U.S. Secretary of State Rex Tillerson on Wednesday had the highest-level encounter between the U.S. and Iran of Trump's presidency, meeting and shaking hands with Iranian Foreign Minister Mohammad Javad Zarif. The host of that meeting of parties to the agreement, EU foreign policy chief Federica Mogherini, said all sides agreed that the deal is working.
Tillerson said that while Iran might be meeting its obligations to the letter of the deal, it is violating its spirit.
"It's pretty difficult to say that the expectations of the parties who negotiated this agreement have been met," he said, citing Iranian behavior in the Middle East and elsewhere.
Trump is obliged to certify to Congress by Oct. 15 if Iran is complying with the deal, and officials have said he may use that occasion to either declare Iran in violation or determine that the agreement is no longer in the U.S. national security interest.
Tillerson hinted at the latter, saying Trump is "very, very carefully considering the decision of whether we find the (nuclear deal) to continue to serve the security interests of the American people or not."

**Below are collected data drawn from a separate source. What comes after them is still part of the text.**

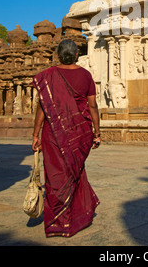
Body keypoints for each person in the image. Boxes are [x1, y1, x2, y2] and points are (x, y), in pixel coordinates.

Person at [31, 39, 100, 238]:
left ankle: (59, 223)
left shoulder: (49, 76)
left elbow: (43, 108)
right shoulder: (86, 75)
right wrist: (97, 132)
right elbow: (93, 106)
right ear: (77, 55)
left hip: (53, 133)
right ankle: (77, 216)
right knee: (74, 172)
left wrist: (35, 134)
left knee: (55, 176)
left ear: (58, 55)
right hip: (81, 133)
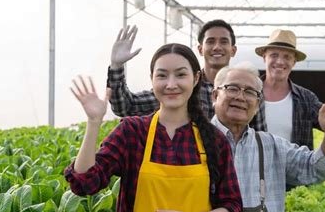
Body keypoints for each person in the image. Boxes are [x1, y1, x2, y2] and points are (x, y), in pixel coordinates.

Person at [65, 43, 242, 212]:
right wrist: (94, 122)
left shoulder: (213, 139)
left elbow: (232, 208)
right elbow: (85, 182)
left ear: (195, 79)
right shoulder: (133, 132)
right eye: (162, 76)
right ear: (152, 80)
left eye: (180, 75)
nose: (171, 84)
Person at [211, 62, 325, 212]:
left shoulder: (271, 145)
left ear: (257, 106)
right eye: (232, 88)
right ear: (215, 95)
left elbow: (316, 169)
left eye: (250, 92)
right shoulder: (193, 141)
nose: (241, 97)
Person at [106, 20, 267, 131]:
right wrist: (116, 66)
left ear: (233, 50)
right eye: (210, 41)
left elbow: (259, 135)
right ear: (200, 49)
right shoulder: (183, 88)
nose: (217, 47)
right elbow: (125, 106)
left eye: (223, 42)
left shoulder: (247, 91)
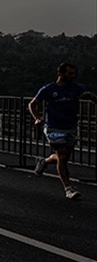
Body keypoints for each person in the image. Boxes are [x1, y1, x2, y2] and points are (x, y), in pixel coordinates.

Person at [29, 62, 95, 199]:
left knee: (62, 158)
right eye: (69, 73)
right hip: (53, 127)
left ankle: (44, 162)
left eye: (73, 73)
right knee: (63, 155)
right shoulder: (48, 89)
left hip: (70, 127)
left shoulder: (76, 88)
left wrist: (92, 97)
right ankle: (68, 189)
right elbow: (32, 104)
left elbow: (90, 96)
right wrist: (37, 118)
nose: (72, 76)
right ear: (60, 74)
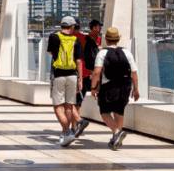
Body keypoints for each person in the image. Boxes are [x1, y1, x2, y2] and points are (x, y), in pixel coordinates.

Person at [90, 27, 140, 150]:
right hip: (125, 86)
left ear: (106, 39)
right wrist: (136, 89)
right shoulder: (127, 52)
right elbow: (134, 73)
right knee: (119, 112)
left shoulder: (102, 53)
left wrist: (93, 87)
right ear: (118, 39)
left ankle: (117, 132)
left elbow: (97, 72)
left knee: (104, 112)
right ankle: (115, 140)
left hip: (109, 87)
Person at [48, 15, 84, 147]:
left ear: (61, 26)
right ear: (73, 26)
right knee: (69, 106)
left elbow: (51, 53)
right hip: (73, 75)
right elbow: (79, 61)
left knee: (57, 106)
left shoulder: (54, 37)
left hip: (59, 75)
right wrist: (80, 80)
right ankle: (65, 134)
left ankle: (68, 132)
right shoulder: (76, 40)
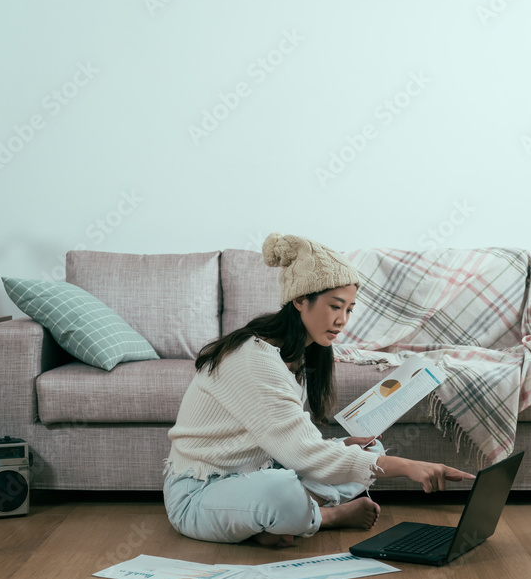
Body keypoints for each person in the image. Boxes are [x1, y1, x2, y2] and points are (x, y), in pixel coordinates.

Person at [163, 233, 474, 547]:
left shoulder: (297, 355)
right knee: (281, 491)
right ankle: (326, 516)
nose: (342, 321)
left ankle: (283, 518)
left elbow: (292, 442)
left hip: (262, 469)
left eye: (349, 310)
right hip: (199, 493)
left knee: (369, 451)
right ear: (300, 300)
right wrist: (408, 467)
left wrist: (346, 447)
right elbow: (304, 454)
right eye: (335, 307)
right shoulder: (254, 360)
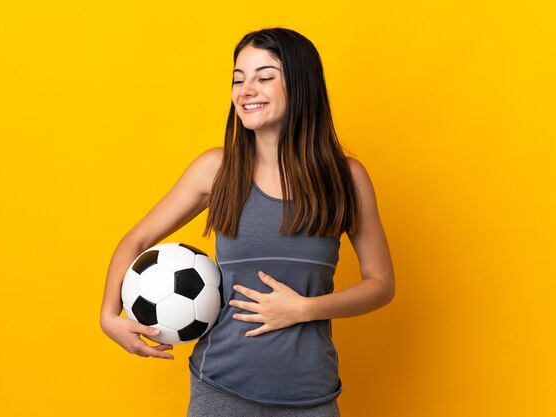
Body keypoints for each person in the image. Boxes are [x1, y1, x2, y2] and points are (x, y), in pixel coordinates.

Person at [100, 27, 395, 417]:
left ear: (301, 86)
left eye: (264, 77)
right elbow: (136, 241)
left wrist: (304, 309)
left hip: (311, 396)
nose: (246, 89)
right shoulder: (216, 169)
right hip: (221, 390)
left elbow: (381, 284)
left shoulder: (346, 178)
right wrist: (109, 317)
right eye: (239, 79)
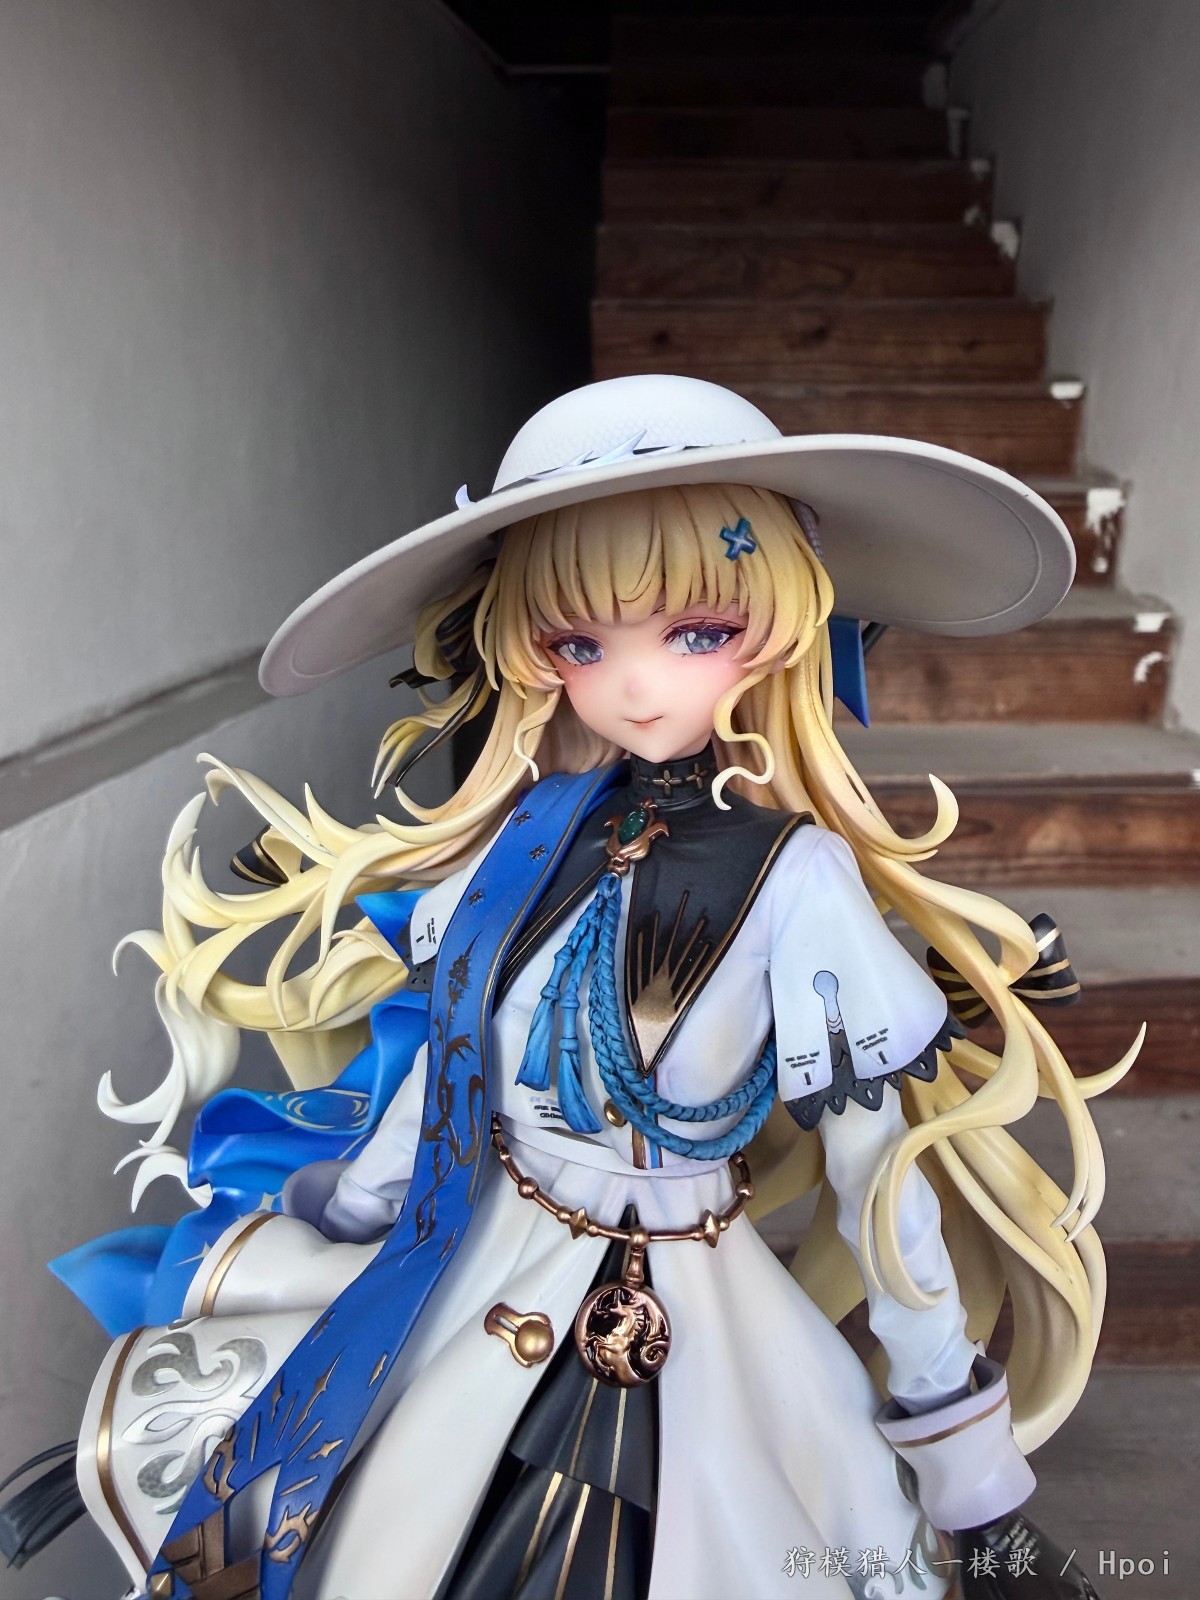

In his General Assembly speech, German Foreign Minister Gabriel indirectly undercut Trump's philosophy of "America first" by devoting much of his time to the value of international cooperation and multilateralism.
"National egoism is worthless as a regulatory principle for our world," he said. "This world view describes the world as an arena, a kind of battleground, in which everyone is fighting against everyone else and in which everyone has to assert their own interests. ... In this world view, the law of the strongest prevails, not the strength of the law."
He added: "We need more international cooperation and less national egoism, not the other way around."